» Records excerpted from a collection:
————————
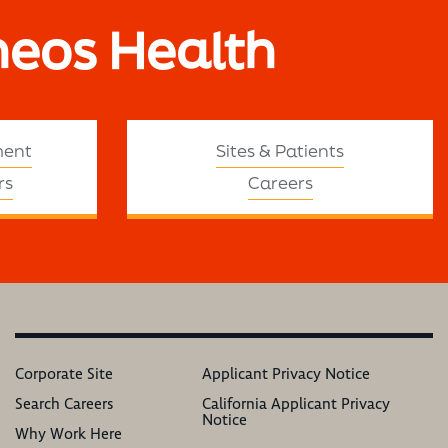
neos Health
ment
Sites & Patients
rs
Careers
Corporate Site
Applicant Privacy Notice
Search Careers
California Applicant Privacy
Notice
Why Work Here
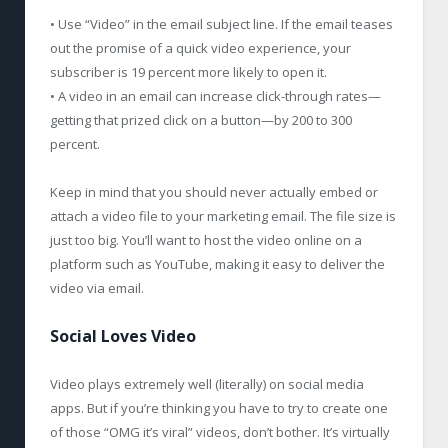
• Use “Video” in the email subject line. If the email teases
out the promise of a quick video experience, your
subscriber is 19 percent more likely to open it.
• A video in an email can increase click-through rates—
getting that prized click on a button—by 200 to 300
percent.
Keep in mind that you should never actually embed or
attach a video file to your marketing email. The file size is
just too big. You’ll want to host the video online on a
platform such as YouTube, making it easy to deliver the
video via email.
Social Loves Video
Video plays extremely well (literally) on social media
apps. But if you’re thinking you have to try to create one
of those “OMG it’s viral” videos, don’t bother. It’s virtually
————————
» Try it: In the entries above, which lines hold the string "Privacy"? Report all of them.

» Answer to this exercise:
Applicant Privacy Notice
California Applicant Privacy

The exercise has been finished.